(PROBLEM TO WORK ON) Please reproduce every line of the data below word for word, keeping the same order and line breaks.

(EXERCISE DATA)
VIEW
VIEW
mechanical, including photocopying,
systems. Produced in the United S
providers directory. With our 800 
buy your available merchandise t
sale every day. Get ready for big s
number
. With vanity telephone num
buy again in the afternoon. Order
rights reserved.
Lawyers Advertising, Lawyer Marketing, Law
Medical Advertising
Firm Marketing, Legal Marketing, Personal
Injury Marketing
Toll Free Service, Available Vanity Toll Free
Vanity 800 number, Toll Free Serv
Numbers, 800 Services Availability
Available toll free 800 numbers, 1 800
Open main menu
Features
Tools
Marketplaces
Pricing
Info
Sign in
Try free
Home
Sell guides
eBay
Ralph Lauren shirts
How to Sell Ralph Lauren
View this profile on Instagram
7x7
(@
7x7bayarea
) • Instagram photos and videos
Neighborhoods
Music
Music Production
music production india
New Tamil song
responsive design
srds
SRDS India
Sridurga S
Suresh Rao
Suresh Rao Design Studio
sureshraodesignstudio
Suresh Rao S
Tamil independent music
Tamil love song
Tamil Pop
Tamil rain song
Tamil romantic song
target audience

(EXERCISE RESPONSE)
VIEW
VIEW
mechanical, including photocopying,
systems. Produced in the United S
providers directory. With our 800 
buy your available merchandise t
sale every day. Get ready for big s
number
. With vanity telephone num
buy again in the afternoon. Order
rights reserved.
Lawyers Advertising, Lawyer Marketing, Law
Medical Advertising
Firm Marketing, Legal Marketing, Personal
Injury Marketing
Toll Free Service, Available Vanity Toll Free
Vanity 800 number, Toll Free Serv
Numbers, 800 Services Availability
Available toll free 800 numbers, 1 800
Open main menu
Features
Tools
Marketplaces
Pricing
Info
Sign in
Try free
Home
Sell guides
eBay
Ralph Lauren shirts
How to Sell Ralph Lauren
View this profile on Instagram
7x7
(@
7x7bayarea
) • Instagram photos and videos
Neighborhoods
Music
Music Production
music production india
New Tamil song
responsive design
srds
SRDS India
Sridurga S
Suresh Rao
Suresh Rao Design Studio
sureshraodesignstudio
Suresh Rao S
Tamil independent music
Tamil love song
Tamil Pop
Tamil rain song
Tamil romantic song
target audience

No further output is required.